Tawuran juga kerap kali menyebabkan pelakunya membuat masa depannya sendiri suram. Ini disebabkan tawuran melibatkan obat-obatan terlarang untuk memunculkan keberanian. Penggunaan psikotropika secara ilegal tentunya akan melibatkan aparat polisi jika hal ini terungkap.
Tawuran kemudian tidak hanya berdampak secara sosial dan psikologis, tetapi juga menyebakan pelakunya mengancam  masa depan dirinya.
4.      Kekerasan pendidik pada siswa.[8]
Kasus kekerasan pendidik kepada siswa ini menjadi ironi yang patut disesalkan oleh seluruh elemen masyarakat pendidikan, baik itu pemerintah, siswa, orang tua siswa, bahkan pendidik itu sendiri.
Kekerasan yang dilakukan pendidik menunjukkan noda hitam pendidikan di Indonesia khususnya. Karena pendidikan yang harapannya memberi fasilitas kepada peserta didik untuk menjadi manusia yang lebih baik justru memberi trauma psikologis dalam mental peserta didik.

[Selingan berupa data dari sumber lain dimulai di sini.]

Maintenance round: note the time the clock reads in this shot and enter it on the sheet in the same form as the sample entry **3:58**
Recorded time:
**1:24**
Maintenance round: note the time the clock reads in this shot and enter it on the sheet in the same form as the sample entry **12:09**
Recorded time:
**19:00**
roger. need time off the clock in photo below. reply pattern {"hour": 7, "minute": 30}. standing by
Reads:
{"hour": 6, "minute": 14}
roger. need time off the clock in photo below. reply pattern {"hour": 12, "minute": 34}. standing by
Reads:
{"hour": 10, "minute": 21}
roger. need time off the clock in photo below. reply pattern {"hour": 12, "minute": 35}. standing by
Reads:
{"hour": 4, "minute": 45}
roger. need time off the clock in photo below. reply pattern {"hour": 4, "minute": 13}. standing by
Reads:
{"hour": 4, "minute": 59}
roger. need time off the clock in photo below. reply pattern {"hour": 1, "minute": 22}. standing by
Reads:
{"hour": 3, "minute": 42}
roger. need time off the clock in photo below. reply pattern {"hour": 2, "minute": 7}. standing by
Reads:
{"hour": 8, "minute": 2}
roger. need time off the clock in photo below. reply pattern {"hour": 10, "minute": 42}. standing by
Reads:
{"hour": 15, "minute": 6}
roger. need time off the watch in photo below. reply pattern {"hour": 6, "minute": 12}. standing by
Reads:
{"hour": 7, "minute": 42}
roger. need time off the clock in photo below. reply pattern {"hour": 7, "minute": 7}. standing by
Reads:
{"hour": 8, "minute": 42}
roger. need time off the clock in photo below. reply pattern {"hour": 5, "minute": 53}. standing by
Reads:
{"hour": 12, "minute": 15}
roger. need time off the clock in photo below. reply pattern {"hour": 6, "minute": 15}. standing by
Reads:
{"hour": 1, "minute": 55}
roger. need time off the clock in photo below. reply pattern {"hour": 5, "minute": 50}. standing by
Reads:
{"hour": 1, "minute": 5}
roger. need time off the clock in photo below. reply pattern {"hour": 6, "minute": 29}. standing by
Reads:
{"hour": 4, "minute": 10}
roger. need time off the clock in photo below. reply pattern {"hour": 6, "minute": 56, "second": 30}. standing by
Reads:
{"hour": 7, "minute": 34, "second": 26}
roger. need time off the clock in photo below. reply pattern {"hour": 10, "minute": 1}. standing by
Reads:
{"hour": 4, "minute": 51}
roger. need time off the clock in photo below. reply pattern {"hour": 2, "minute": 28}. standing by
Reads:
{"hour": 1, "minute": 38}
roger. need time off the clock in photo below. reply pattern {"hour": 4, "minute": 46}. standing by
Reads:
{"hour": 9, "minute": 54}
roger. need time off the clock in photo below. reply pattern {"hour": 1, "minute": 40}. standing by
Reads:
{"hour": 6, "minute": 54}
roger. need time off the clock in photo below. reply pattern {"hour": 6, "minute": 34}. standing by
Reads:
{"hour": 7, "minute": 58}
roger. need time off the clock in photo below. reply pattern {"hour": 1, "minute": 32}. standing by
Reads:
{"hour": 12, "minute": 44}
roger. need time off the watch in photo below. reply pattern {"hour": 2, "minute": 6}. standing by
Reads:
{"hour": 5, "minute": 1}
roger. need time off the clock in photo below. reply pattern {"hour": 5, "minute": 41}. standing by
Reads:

Trauma mental peserta didik akibat kekerasan pendidik memberi dampak psikologis yang cukup signifikan terhadap motivasi siswa untuk bersekolah. Bisa saja akibat kekerasan tersebut menyebabkan siswa enggan untuk masuk sekolah.
5.      Pelecehan seksual di sekolah.[9]
Pelecehan seksual bisa terjadi sesama peserta didik maupun oleh pendidik terhadap peserta didik. Seks merupakan naluri manusia. Pelecehan seksual sudah merupakan tindak kriminal. Apalagi jika ini terjadi di dunia pendidikan, maka nama baik pendidikan akan semakin hancur. Apalagi tidak jarang pelecehan seksual justru dilakukan oleh guru terhadap peserta didiknya. Guru yang seharusnya memberi teladan yang baik, mencoreng nama mulia guru yang diamanahi tugas mendidik.
Salah satu dampak kekerasan pada anak bila merasa tidak enak (upset) seorang anak yang menjadi saksi atau korban kekerasan akan cenderung untuk menunjukkannya dengan tingkah laku daripada membicarakan kesulitannya.[10] Seorang anak yang memperoleh tindak kekerasan cenderung tidak terbuka dalam mengungkapkan apa yang ia rasakan, baik itu karena sekadar takut atau trauma. Padahal, jika anak  sudah tidak bisa bersikap terbuka, pendidik tidak akan tahudengan pasti apa yang ia inginkan atau rasakan. Akibatnya, akan menghambat terhadap proses pendidikan.
Bahkan kemungkinan anak akan berprilaku agresif hingga menentang terhadap nilai-nilai pendidikan yang dianggapnya sebagai salah satu penyebab kekerasan terjadi pada dirinya. Selanjutnya, kekerasan dalam pendidikan yang awalnya ia peroleh akan ditiru dan dipraktekkan dalam kehidupan mendatangnya.
Kekerasan dalam pendidikan yang telah menjadikan buruk wajah pendidikan kita perlu segera diatasi sehingga tidak menjadi masalah yang semakin menghawatirkan dan berkelanjutan. Cara untuk menaggulangi kekerasan dalam pendidikan ialah dengan membersihkan pendidikan dari praktek-praktek kekerasan. Salah satu konsep yang dapat menjadi alternatif ialah konsep “Pendidikan Damai” yang akan dibahas lebih luas pada pembahasan berikutnya.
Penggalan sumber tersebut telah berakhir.